Flag carrier of the Democratic Republic of the Congo

Lignes Aériennes Congolaises (LAC) (Congolese Airlines) was the flag carrier of the Democratic Republic of the Congo. It was established in 1997 to succeed the folded Air Zaïre. Halting operations in 1999, it was reactivated for a short period in 2002, only to fold operations permanently in 2003.

==History==
The airline was set up in 1997, and started operations the same year. It was a reorganisation of Air Zaïre.

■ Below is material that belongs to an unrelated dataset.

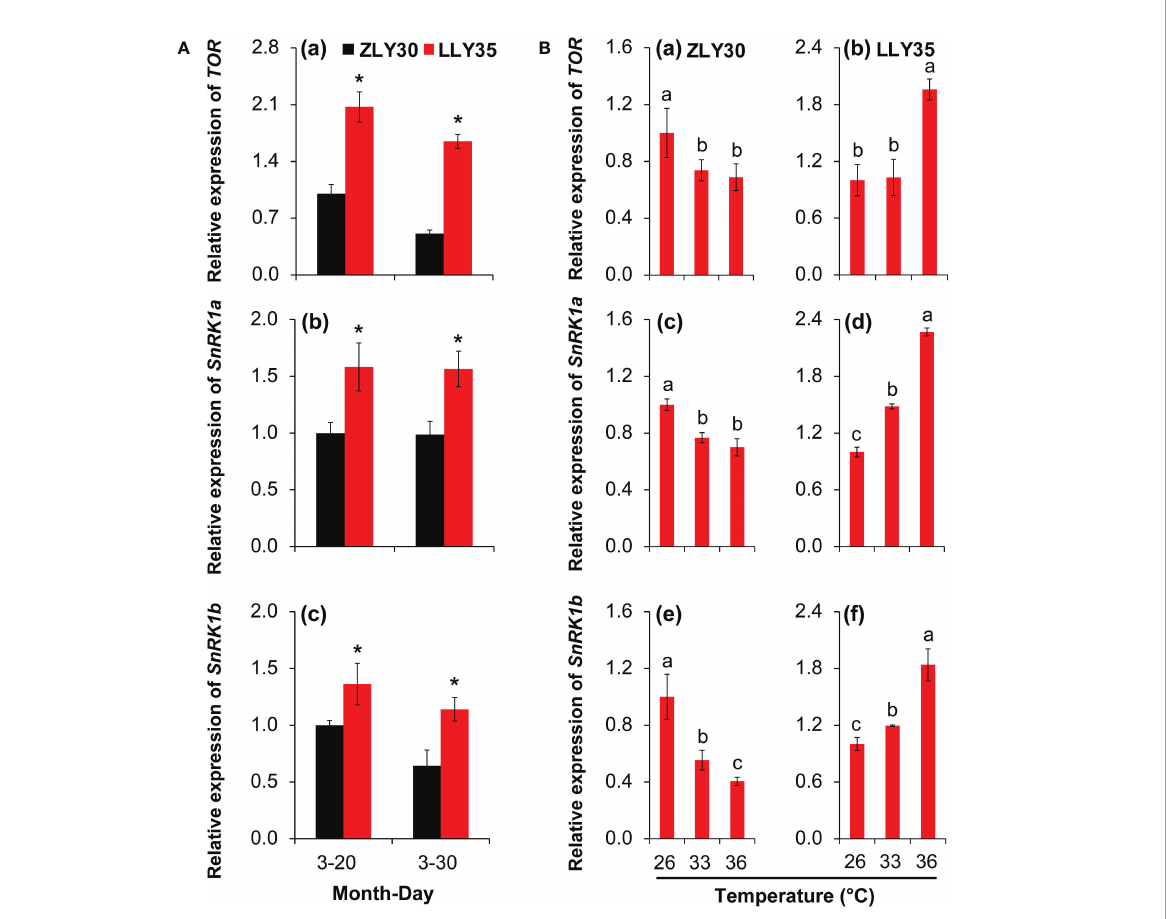
FIGURE 6 Effect of different sowing times and temperatures on energy allocations in grains of rice. (A) , Relative expression of TOR (a) , SnRK1a (b) , and SnRK1b (c) in ZLY30 and LLY35 at different sowing times; (B) Relative expression of TOR (a, b) , SnRK1a (c, d) , and SnRK1b (e, f) of two cultivars under different temperatures; Vertical bars denote standard deviations ( n =3). “ * ” indicated signi fi cant difference while “ No.s ” indicate no signi fi cant difference at the 0.05 probability level between the ZLY30 and LLY35 within one sowing time using T-test analysis. Different letters indicate signi fi cant differences with a least signi fi cant difference test at P ≤ 0.05 among different temperatures within one genotype using one- way analysis of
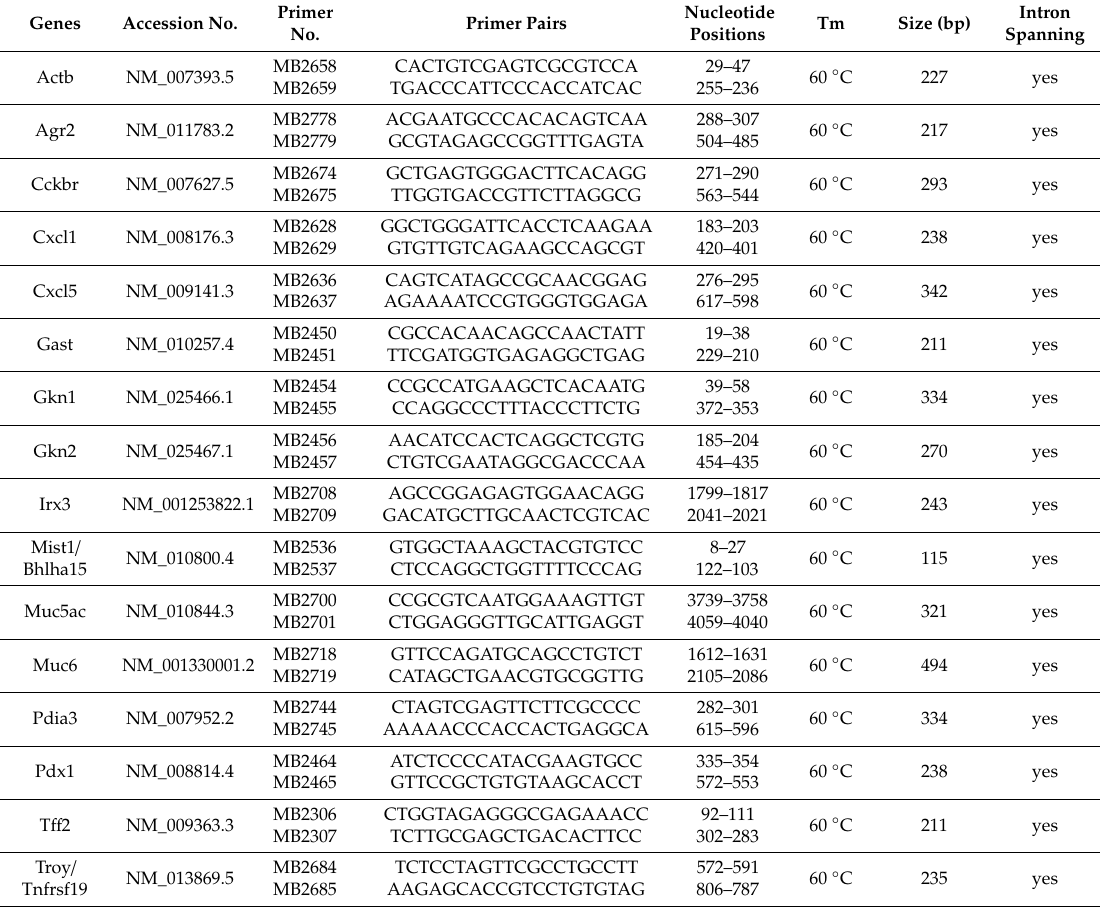
Table 1. Oligonucleotides used for RT-PCR analysis and calculated size of the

In 1999, a contract with the Belgian carrier City Bird to wet-lease a Boeing 767-300ER was signed. Under this agreement, the airline would serve the Kinshasa–Brussels route, with the Belgian carrier codesharing the service. Although the agreement came into being as of April 1999 for a five-year period, it was scrapped in November the same year.

==Destinations==
Lignes Aériennes Congolaises (LAC) served the following destinations all through its history:

| City | Airport code |  | Airport name | Notes |
| IATA | ICAO |
Belgium
| Brussels | BRU | EBBR | Brussels Airport |  |
Democratic Republic of the Congo
| Kinshasa | FIH | FZAA | N'djili Airport | Hub |
| Lubumbashi | FBM | FZQA | Lubumbashi International Airport |  |
Nigeria
| Lagos | LOS | DNMM | Murtala Muhammed International Airport |  |
South Africa
| Johannesburg | JNB | FAJS | OR Tambo International Airport |  |
Togo
| Lomé | LFW | DXXX | Lomé-Tokoin Airport |  |
Zimbabwe
| Harare | HRE | FVHA | Harare International Airport |  |

===Codeshare agreements===
There was a short-lived agreement between City Bird and LAC to codeshare the Kinshasa–Brussels route, operated by LAC but with City Bird aircraft. Since late 2000, LAC codeshared the Harare–Lubumbashi–Kinshasa route, actually operated by Air Zimbabwe; the same agreement enabled Air Zimbabwe to place its code on the Kinshasa–Brussels service, operated by LAC.

==Fleet==
Lignes Aeriennes Congolaises operated the following aircraft all throughout its history:

- ATR-42-320
- Boeing 707-320C
- Boeing 737-200C
- Boeing 767-200ER
- Douglas DC-8-50

==Accidents and incidents==
===Non-fatal hull-losses===
- 1 January 1999: A Boeing 737-298C, tail number 9Q-CNK, experienced an emergency landing at Kilimanjaro Airport due to an engine failure; the aircraft was ferried to N'djili Airport in March that year, and it has apparently been out of service since then.